[Your goal] Copy the data exactly.

-------------------------

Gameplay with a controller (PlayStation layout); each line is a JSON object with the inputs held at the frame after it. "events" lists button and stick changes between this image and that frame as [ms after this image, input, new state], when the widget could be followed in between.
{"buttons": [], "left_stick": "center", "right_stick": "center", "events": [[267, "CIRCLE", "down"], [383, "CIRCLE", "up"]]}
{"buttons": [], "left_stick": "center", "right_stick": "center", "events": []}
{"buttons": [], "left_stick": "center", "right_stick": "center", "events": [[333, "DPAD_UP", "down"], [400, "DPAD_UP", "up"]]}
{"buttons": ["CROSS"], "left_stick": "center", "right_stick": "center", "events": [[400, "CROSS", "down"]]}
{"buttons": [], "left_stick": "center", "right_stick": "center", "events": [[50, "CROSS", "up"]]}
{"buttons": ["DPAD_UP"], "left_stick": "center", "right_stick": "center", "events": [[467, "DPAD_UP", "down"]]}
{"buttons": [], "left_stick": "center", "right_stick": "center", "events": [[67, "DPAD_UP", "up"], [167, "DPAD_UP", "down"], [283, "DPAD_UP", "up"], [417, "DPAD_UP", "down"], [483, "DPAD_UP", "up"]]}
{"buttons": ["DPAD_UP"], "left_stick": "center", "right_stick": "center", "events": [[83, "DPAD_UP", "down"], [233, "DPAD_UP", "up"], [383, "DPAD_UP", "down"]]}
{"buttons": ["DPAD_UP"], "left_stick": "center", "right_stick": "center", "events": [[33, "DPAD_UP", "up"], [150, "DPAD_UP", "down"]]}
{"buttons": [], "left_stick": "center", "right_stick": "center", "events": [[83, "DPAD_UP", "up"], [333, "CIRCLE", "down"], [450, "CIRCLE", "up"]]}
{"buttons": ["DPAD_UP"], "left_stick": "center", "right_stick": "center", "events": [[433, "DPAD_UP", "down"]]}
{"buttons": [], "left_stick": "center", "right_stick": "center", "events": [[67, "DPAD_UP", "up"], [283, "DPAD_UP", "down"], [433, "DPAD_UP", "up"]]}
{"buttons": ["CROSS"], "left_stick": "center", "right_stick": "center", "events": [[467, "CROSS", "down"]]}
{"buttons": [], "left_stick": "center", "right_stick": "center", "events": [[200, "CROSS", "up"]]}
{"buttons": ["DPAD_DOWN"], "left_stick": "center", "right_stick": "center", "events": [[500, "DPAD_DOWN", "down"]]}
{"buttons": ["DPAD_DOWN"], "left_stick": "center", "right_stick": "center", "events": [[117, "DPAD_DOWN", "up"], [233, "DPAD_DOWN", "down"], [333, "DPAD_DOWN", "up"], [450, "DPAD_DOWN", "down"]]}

-------------------------

[Result of this exercise]
Gameplay with a controller (PlayStation layout); each line is a JSON object with the inputs held at the frame after it. "events" lists button and stick changes between this image and that frame as [ms after this image, input, new state], when the widget could be followed in between.
{"buttons": [], "left_stick": "center", "right_stick": "center", "events": [[267, "CIRCLE", "down"], [383, "CIRCLE", "up"]]}
{"buttons": [], "left_stick": "center", "right_stick": "center", "events": []}
{"buttons": [], "left_stick": "center", "right_stick": "center", "events": [[333, "DPAD_UP", "down"], [400, "DPAD_UP", "up"]]}
{"buttons": ["CROSS"], "left_stick": "center", "right_stick": "center", "events": [[400, "CROSS", "down"]]}
{"buttons": [], "left_stick": "center", "right_stick": "center", "events": [[50, "CROSS", "up"]]}
{"buttons": ["DPAD_UP"], "left_stick": "center", "right_stick": "center", "events": [[467, "DPAD_UP", "down"]]}
{"buttons": [], "left_stick": "center", "right_stick": "center", "events": [[67, "DPAD_UP", "up"], [167, "DPAD_UP", "down"], [283, "DPAD_UP", "up"], [417, "DPAD_UP", "down"], [483, "DPAD_UP", "up"]]}
{"buttons": ["DPAD_UP"], "left_stick": "center", "right_stick": "center", "events": [[83, "DPAD_UP", "down"], [233, "DPAD_UP", "up"], [383, "DPAD_UP", "down"]]}
{"buttons": ["DPAD_UP"], "left_stick": "center", "right_stick": "center", "events": [[33, "DPAD_UP", "up"], [150, "DPAD_UP", "down"]]}
{"buttons": [], "left_stick": "center", "right_stick": "center", "events": [[83, "DPAD_UP", "up"], [333, "CIRCLE", "down"], [450, "CIRCLE", "up"]]}
{"buttons": ["DPAD_UP"], "left_stick": "center", "right_stick": "center", "events": [[433, "DPAD_UP", "down"]]}
{"buttons": [], "left_stick": "center", "right_stick": "center", "events": [[67, "DPAD_UP", "up"], [283, "DPAD_UP", "down"], [433, "DPAD_UP", "up"]]}
{"buttons": ["CROSS"], "left_stick": "center", "right_stick": "center", "events": [[467, "CROSS", "down"]]}
{"buttons": [], "left_stick": "center", "right_stick": "center", "events": [[200, "CROSS", "up"]]}
{"buttons": ["DPAD_DOWN"], "left_stick": "center", "right_stick": "center", "events": [[500, "DPAD_DOWN", "down"]]}
{"buttons": ["DPAD_DOWN"], "left_stick": "center", "right_stick": "center", "events": [[117, "DPAD_DOWN", "up"], [233, "DPAD_DOWN", "down"], [333, "DPAD_DOWN", "up"], [450, "DPAD_DOWN", "down"]]}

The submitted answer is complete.